**Activity:** Using the listing that follows, report how many lines include the word "public", and add no other words.

**Data provided:**

<<<<

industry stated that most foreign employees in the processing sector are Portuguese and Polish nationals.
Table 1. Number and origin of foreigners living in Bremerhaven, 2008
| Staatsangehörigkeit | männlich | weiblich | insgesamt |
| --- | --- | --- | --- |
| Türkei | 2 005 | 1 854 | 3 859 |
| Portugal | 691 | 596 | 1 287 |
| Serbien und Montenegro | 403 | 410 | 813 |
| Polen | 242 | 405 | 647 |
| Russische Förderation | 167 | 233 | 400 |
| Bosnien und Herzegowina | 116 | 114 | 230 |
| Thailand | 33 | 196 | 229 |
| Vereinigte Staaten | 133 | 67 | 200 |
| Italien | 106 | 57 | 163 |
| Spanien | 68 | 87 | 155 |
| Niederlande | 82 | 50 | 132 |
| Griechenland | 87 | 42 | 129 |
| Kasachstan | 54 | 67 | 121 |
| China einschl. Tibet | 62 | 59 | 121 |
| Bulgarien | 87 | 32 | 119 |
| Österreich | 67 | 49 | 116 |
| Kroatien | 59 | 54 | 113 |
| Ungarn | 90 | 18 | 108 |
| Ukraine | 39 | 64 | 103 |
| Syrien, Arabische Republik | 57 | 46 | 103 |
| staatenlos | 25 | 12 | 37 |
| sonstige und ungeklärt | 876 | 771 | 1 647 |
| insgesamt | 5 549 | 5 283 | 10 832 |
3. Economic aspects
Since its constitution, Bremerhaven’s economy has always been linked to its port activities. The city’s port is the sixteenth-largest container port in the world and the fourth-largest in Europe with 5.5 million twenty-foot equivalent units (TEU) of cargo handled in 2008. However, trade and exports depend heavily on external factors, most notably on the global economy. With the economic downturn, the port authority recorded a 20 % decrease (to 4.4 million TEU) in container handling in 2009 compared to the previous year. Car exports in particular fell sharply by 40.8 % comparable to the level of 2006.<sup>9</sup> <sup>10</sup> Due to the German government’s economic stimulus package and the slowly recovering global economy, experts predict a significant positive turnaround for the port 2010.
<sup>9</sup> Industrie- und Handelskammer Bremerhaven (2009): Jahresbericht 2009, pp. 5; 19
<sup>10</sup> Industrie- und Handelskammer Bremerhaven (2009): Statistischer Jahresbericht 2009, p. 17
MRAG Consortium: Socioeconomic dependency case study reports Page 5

>>>>
<<<<

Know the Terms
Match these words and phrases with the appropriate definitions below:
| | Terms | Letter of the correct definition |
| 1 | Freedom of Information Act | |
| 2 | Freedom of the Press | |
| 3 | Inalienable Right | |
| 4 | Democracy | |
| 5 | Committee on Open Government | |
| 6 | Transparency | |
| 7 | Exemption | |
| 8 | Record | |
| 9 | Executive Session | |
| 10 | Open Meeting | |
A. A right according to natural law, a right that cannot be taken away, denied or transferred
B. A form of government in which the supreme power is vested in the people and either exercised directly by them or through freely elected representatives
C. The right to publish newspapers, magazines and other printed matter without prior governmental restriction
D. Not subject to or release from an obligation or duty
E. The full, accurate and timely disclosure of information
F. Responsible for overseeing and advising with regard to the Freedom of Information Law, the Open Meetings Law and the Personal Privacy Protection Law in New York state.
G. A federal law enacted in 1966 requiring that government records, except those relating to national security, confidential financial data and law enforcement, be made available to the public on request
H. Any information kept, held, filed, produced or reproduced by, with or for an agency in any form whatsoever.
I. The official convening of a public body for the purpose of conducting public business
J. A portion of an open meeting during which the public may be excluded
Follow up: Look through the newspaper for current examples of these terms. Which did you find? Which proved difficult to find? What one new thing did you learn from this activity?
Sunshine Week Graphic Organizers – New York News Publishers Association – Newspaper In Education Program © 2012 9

>>>>

**Answer for this exercise:** 3